Friday March 13 2020, AKA The Morning-After

Friday the 13th of March 2020 will be remembered as the morning-after. 

The morning-after North America came to grips with the fact that the Coronavirus is among us.

The morning-after US and Canadian stock markets tanked like they haven’t before, in decades. 

The morning-after global crypto-markets reached lows that set it back to December 2018.

The COVID-19/coronavirus situation has already done its damage, not just to human lives, but to the financial markets, and consequently it has affected people’s wallets, investments, and many businesses that will suffer, at least in the short term.

As if it wanted to punctuate the point, we now know that the Coronavirus has also hit a known Hollywood actor, a top NBA player, the wife of the Canadian prime minister, and the president of Brazil. That’s a good dose of celebrities at once for the mainstream headlines, pushing awareness, fear or knowledge to another level.

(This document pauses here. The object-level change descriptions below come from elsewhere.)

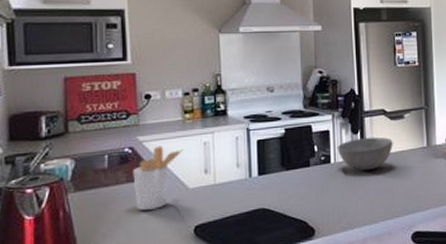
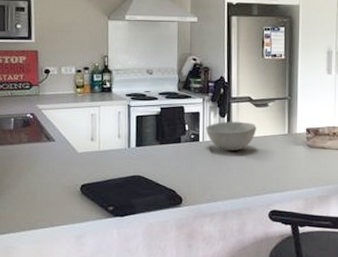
utensil holder: present [133,145,185,210] -> none [33,114,75,167]

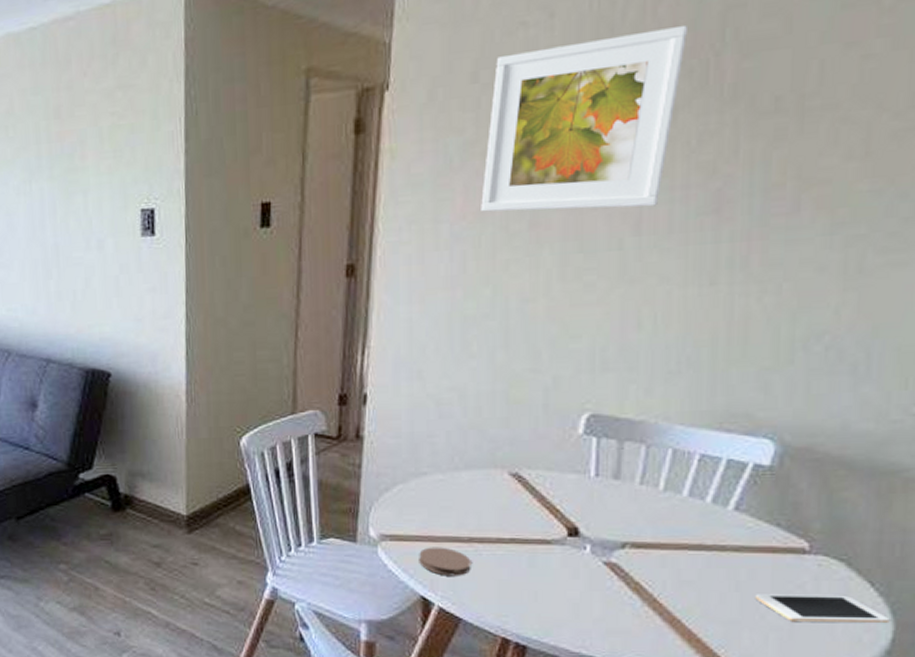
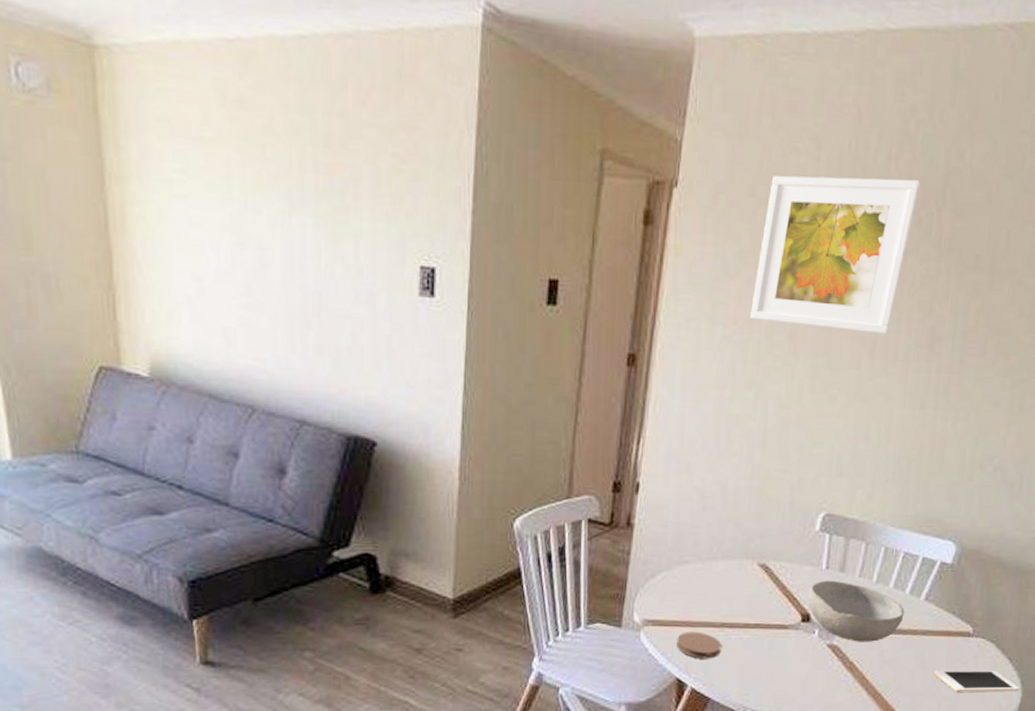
bowl: none [574,489,706,559] -> present [808,580,904,642]

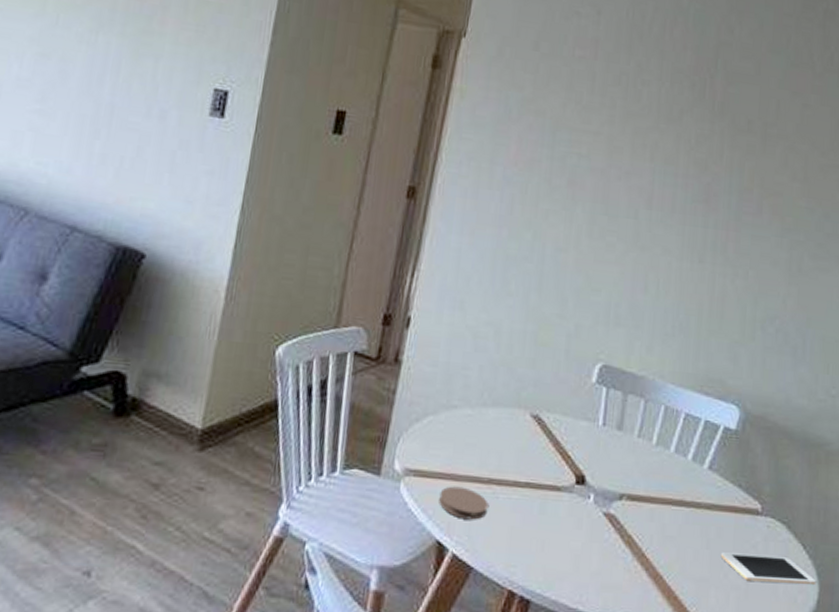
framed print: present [750,175,921,335] -> none [530,34,694,187]
bowl: present [808,580,904,642] -> none [583,438,687,514]

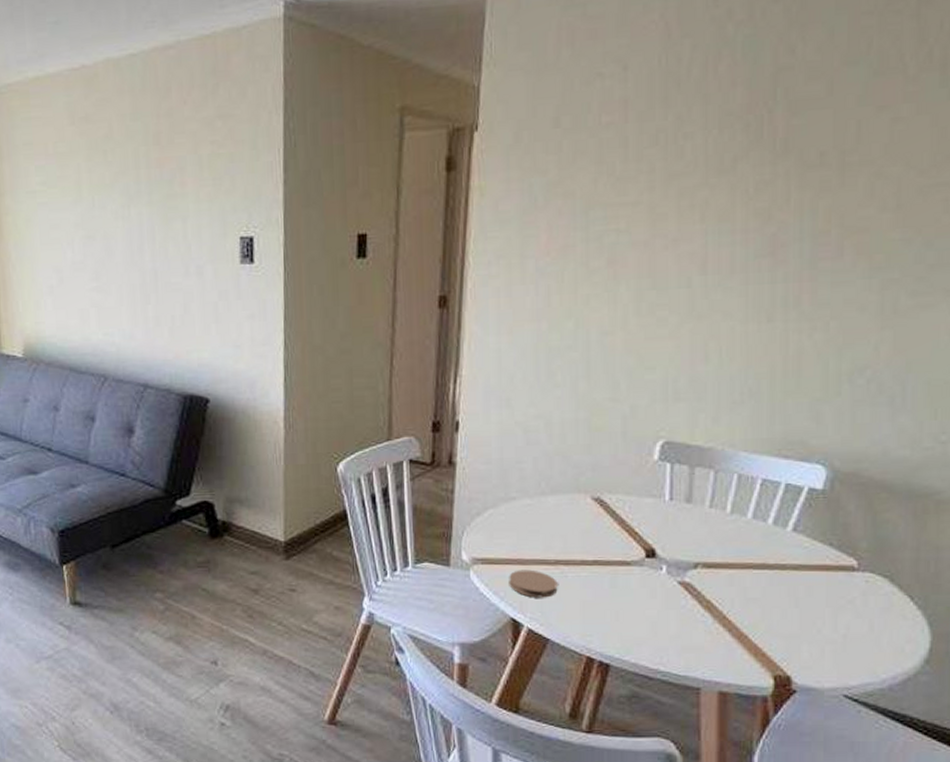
cell phone: present [720,552,816,584] -> none [812,609,927,634]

I don’t watch the crypto markets on a minute by minute basis, but I did so intermittently yesterday to better understand what was going on. Around 10pm EST, when I saw Ethereum dip into the 90’s and Bitcoin cross below the $4,000 mark, I said to myself - this is now overdone. 

Sure enough, shortly after 10pm, the crypto markets started to bounce back, in part due to short interest covering, and in part due to the traders’ realization that this was overdone.

That said, I expected the crypto markets to do better than the (traditional) markets, and I can’t understand why that didn’t happen. Cryptocurrency should have offered a flight to safety for those who were liquidating their stock equity positions and getting into bonds. Perhaps that was wishful thinking on my part. Others, such as Brian Armstrong, CEO of Coinbase were also surprised.

Either investors didn’t have enough confidence in cryptocurrency as a safe haven, or they didn’t have easy linkages to efficiently enact capital transfers from brokerage accounts into crypto-trading ones. Or maybe it was a bit of both.

Regardless of the real reasons (and there may be several of them), it is noteworthy that during this mayhem, stablecoin USDT’ trading volumes were higher than Bitcoin’s at $52B+ over the past 24 hours. That’s close to 35% of the total market crypto market cap (as of March 13th 2020). That doesn’t necessarily mean that $52B in stablecoin holdings are sitting in people’s accounts, but it could be a factor when demand starts to flow back into cryptocurrencies.


The US economy is getting a $1.5 Trillion stimulus package. What is the crypto-economy getting? Nothing. So, it will need to pick itself up on its own, and grow again. 

This is a challenge that the industry can tackle, and I believe it can do so if we continue executing on the following ideas:

  • Continue working on the best projects that highlight variety and innovation in the application of the blockchain, not just work on the technology itself.
  • Communicate in clear, precise and non-obscure language the benefits of specific implementations.
  • Don’t stop knocking down the barriers with regulators who are erecting them and being tough gatekeepers.
  • Continue funding the best projects, companies and ideas that promise to make the crypto market (as in usage) larger and relevant to the average consumer.

The good news is that the fundamentals of blockchain technology have not changed, and they have not been altered. The recent downturn in market prices is just another stress test on the sector. It can only emerge stronger and better than before, because it has been there before. Extreme volatility is part of the history of cryptocurrencies.

This is not a time to lose confidence, nor lose hope over the blockchain promise. The sector will emerge stronger and more resilient, I am sure about it.